§ **TEXTAUSZUG**
------------------------------

Leitsatz
Art. 6 Abs. 2 Buchst. a und Art. 17 Abs. 2 der 6. EG-RL sind dahin auszulegen, dass sie auf die Verwendung von Gegenständen und Dienstleistungen nicht anwendbar sind, die dem Unternehmen für die Zwecke anderer als der besteuerten Umsätze des Steuerpflichtigen zugeordnet sind, sodass die Mehrwertsteuer, die aufgrund des Bezugs dieser für solche Umsätze verwendeten Gegenstände und Dienstleistungen geschuldet wird, nicht abziehbar ist.
Normenkette
Art. 6 Abs. 2 Buchst. a und Art. 17 Abs. 2 der 6. EG-RL (vgl. Art. 26, Art. 167 ff., § 3 Abs. 9a MwStSystRL), § 15 Abs. 1 UStG)
Sachverhalt
Die VNLTO förderte die Interessen des Agrarsektors. Ihre Mitglieder – im Agrarsektor tätige Unternehmen – zahlen an sie Beiträge, von denen der größte Teil für die Tätigkeiten im Zusammenhang mit der Wahrnehmung ihrer Interessen bestimmt ist. Daneben erbringt die VNLTO gegen gesondert berechnetes Entgelt ihren Mitgliedern – und auch Dritten – eine Reihe individueller Dienstleistungen, für die sie eine gesonderte Vergütung berechnet.

------------------------------

§ **EINTRÄGE**

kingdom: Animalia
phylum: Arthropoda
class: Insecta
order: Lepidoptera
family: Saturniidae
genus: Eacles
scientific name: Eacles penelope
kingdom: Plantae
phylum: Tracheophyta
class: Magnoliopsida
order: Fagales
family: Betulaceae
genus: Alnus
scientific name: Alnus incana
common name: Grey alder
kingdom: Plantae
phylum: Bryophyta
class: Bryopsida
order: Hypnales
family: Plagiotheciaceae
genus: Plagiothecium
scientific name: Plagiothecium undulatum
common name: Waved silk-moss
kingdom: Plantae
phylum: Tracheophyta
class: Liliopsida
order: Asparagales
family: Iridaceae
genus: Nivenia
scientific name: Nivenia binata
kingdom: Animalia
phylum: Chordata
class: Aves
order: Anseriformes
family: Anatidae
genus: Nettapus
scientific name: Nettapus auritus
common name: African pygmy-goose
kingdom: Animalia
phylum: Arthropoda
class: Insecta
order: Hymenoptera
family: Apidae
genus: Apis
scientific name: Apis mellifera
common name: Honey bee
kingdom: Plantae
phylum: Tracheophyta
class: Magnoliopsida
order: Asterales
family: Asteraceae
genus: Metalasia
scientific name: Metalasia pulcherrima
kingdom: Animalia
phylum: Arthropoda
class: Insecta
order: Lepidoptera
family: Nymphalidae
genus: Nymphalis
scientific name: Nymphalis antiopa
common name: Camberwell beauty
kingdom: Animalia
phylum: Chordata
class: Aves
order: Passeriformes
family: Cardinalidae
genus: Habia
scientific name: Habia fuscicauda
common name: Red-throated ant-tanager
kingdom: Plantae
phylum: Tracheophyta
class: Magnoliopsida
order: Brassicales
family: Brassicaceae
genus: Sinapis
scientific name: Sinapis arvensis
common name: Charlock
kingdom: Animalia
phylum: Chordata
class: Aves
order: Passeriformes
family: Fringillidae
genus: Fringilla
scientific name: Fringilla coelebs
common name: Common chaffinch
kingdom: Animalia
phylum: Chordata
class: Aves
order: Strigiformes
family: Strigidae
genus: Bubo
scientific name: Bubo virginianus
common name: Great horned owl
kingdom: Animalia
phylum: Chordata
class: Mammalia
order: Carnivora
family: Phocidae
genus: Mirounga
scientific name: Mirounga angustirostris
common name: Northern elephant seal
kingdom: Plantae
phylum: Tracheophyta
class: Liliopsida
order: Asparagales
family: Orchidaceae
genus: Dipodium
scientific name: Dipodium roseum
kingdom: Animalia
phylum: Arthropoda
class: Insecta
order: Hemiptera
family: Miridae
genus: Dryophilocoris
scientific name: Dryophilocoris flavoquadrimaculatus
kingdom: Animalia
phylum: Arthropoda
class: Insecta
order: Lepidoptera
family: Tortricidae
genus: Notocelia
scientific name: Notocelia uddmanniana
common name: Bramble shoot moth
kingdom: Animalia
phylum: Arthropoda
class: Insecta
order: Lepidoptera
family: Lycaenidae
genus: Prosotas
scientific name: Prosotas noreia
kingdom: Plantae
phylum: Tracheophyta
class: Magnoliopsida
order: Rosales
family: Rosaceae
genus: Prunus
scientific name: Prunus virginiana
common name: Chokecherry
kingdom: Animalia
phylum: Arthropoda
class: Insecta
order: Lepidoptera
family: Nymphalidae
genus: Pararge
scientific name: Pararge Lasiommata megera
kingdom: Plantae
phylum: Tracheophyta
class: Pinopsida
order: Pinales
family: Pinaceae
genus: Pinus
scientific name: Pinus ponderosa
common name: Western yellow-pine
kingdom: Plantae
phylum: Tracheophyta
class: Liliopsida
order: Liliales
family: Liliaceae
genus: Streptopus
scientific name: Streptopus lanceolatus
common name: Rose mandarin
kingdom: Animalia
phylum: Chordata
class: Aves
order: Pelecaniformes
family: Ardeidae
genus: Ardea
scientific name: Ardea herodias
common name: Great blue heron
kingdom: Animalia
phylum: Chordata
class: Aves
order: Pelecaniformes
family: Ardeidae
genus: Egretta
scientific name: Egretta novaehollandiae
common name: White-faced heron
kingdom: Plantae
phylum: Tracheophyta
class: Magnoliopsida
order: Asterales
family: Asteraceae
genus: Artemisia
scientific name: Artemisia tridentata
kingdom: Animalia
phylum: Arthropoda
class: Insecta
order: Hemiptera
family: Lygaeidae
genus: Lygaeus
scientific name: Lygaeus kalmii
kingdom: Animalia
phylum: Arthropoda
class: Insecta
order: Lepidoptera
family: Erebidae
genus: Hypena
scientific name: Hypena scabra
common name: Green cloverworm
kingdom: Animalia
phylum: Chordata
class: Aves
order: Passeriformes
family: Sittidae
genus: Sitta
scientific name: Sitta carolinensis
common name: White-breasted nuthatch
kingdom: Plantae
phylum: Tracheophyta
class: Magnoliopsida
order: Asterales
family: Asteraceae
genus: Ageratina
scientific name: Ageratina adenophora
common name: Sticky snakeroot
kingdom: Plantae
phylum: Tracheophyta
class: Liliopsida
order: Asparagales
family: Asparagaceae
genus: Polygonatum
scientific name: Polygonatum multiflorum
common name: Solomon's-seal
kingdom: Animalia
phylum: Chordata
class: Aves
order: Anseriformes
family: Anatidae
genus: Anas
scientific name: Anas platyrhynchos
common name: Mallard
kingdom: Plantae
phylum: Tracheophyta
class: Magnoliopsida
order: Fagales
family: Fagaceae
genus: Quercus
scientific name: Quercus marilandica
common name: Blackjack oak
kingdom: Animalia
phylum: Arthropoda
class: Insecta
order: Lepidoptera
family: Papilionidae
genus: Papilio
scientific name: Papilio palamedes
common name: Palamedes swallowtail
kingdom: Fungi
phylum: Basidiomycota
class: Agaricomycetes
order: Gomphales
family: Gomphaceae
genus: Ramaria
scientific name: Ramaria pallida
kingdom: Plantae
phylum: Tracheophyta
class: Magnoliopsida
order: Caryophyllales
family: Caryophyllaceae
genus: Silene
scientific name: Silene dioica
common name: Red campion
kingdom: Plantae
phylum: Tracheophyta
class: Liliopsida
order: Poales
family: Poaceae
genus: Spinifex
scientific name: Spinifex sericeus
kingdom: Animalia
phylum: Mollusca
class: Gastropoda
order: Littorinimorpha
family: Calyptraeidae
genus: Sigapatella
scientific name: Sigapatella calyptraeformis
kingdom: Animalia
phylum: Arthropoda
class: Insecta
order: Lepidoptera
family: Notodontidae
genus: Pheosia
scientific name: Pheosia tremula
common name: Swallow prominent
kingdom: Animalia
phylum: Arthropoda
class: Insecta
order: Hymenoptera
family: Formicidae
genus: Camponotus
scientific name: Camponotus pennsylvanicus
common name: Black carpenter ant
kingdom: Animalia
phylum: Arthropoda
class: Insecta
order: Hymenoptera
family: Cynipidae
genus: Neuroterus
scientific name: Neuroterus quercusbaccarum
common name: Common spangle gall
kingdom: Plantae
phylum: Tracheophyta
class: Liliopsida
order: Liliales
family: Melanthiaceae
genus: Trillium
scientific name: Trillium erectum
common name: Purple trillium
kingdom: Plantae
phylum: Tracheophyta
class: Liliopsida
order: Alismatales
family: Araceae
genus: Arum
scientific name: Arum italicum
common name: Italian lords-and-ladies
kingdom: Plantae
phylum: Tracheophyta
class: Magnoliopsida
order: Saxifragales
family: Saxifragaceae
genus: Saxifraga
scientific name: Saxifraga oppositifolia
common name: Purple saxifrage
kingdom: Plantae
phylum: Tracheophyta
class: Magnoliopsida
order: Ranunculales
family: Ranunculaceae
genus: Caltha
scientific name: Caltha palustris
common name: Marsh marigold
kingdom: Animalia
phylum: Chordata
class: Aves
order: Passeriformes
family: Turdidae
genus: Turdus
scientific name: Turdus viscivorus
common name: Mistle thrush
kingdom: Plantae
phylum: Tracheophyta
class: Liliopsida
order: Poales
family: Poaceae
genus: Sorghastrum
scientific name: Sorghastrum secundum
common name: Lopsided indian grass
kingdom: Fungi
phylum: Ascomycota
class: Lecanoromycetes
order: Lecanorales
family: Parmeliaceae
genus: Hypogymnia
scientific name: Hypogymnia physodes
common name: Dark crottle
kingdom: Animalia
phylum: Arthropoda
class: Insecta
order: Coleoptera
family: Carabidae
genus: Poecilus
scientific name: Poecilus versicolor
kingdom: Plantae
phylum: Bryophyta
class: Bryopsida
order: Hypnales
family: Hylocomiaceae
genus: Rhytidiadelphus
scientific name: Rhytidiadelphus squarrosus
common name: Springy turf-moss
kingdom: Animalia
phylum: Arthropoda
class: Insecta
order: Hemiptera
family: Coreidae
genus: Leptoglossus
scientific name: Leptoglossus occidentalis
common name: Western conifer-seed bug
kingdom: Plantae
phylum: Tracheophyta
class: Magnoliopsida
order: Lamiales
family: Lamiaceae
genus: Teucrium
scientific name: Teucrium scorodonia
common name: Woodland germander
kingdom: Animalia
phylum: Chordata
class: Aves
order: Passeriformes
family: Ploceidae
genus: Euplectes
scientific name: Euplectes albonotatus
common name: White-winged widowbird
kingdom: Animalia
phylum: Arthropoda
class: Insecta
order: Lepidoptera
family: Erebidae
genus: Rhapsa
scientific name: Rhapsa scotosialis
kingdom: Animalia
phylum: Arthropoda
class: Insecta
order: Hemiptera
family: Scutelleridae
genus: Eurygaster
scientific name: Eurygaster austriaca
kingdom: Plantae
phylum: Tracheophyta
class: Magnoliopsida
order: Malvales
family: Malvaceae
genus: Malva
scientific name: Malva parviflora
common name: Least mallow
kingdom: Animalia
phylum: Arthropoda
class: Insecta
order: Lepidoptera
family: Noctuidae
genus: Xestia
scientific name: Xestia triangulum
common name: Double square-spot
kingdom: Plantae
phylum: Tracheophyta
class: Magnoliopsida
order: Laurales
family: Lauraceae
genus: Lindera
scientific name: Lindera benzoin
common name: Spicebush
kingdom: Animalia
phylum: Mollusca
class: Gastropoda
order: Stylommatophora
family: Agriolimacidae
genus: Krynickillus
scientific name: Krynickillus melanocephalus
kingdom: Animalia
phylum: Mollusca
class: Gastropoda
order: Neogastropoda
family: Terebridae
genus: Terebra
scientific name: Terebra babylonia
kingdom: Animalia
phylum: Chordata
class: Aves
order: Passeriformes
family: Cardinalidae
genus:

------------------------------

§ **AUFGABEN**
1 - Beantworten Sie anhand des Textauszugs:
(a) Welcher Paragraph des UStG wird in der Normenkette genannt?
(b) Die Interessen welches Sektors förderte die VNLTO?
(c) Wem erbringt die VNLTO individuelle Dienstleistungen gegen gesondert berechnetes Entgelt?
2 - Schreiben Sie aus dem Textauszug den Abschnitt ab, der bei „Sachverhalt“ beginnt und bei „gesonderte Vergütung berechnet.“ endet.
Die Einträge werden für die Aufgaben nicht gebraucht.

§ **LÖSUNGEN**
1 -
(a) § 15 Abs. 1 UStG
(b) Die des Agrarsektors.
(c) Ihren Mitgliedern und auch Dritten.

2 -
Sachverhalt
Die VNLTO förderte die Interessen des Agrarsektors. Ihre Mitglieder – im Agrarsektor tätige Unternehmen – zahlen an sie Beiträge, von denen der größte Teil für die Tätigkeiten im Zusammenhang mit der Wahrnehmung ihrer Interessen bestimmt ist. Daneben erbringt die VNLTO gegen gesondert berechnetes Entgelt ihren Mitgliedern – und auch Dritten – eine Reihe individueller Dienstleistungen, für die sie eine gesonderte Vergütung berechnet.